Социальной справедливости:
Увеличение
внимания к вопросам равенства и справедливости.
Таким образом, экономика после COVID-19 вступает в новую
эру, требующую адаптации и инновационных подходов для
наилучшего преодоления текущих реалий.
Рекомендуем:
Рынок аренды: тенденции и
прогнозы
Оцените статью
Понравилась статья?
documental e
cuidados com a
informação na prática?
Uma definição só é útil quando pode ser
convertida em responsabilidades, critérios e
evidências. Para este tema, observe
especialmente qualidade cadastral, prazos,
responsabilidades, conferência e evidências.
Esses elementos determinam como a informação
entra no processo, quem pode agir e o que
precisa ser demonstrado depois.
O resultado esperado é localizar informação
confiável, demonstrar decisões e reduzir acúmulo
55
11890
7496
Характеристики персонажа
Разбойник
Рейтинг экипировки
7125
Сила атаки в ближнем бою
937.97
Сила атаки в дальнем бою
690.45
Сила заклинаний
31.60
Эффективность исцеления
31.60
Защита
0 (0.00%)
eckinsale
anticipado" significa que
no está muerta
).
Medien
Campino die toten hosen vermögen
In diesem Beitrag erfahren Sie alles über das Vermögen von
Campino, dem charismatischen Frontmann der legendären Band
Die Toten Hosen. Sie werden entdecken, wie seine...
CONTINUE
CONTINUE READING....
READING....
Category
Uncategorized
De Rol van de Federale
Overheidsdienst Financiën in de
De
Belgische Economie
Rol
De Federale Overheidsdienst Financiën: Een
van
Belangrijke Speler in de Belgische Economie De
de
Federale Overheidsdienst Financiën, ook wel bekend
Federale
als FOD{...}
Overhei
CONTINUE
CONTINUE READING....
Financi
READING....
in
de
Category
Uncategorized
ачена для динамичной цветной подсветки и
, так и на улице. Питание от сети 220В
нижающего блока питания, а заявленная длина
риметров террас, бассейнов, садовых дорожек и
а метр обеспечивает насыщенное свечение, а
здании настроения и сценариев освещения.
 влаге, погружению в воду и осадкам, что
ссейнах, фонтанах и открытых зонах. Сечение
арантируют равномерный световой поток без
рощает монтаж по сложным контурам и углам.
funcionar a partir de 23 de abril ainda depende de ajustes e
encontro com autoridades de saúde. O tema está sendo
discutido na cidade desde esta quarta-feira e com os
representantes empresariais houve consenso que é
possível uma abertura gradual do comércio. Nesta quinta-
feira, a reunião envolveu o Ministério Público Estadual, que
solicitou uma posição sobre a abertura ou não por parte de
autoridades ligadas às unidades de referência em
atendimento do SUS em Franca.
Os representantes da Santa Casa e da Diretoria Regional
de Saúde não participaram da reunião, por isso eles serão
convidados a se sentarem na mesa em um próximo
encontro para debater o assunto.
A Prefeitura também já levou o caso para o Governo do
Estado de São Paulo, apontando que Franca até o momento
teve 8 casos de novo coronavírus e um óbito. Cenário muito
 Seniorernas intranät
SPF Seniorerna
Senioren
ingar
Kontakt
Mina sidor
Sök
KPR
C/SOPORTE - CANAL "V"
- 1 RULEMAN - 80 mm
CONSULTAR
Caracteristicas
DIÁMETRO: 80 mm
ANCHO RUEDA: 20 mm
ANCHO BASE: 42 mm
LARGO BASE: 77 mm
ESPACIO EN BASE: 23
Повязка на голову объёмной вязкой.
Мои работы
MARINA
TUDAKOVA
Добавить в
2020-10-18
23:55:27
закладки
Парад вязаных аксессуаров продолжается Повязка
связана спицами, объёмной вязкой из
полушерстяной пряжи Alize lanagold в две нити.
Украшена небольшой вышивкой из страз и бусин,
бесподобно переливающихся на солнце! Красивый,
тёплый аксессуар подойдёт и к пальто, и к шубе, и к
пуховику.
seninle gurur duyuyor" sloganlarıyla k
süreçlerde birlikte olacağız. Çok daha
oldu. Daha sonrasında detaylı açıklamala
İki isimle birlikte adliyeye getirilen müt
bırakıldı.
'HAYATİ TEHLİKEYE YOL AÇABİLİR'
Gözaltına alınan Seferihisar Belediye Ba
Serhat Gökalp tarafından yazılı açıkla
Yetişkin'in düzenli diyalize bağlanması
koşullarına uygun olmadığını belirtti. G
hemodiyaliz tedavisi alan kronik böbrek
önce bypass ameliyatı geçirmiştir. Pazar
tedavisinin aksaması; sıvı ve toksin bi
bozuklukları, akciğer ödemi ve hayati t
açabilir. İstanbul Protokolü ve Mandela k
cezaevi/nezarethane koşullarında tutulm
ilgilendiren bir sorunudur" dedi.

Work instruction: Reply with the number of lines in the entries that hold the word "tema", and add no other words.

Exercise result: 2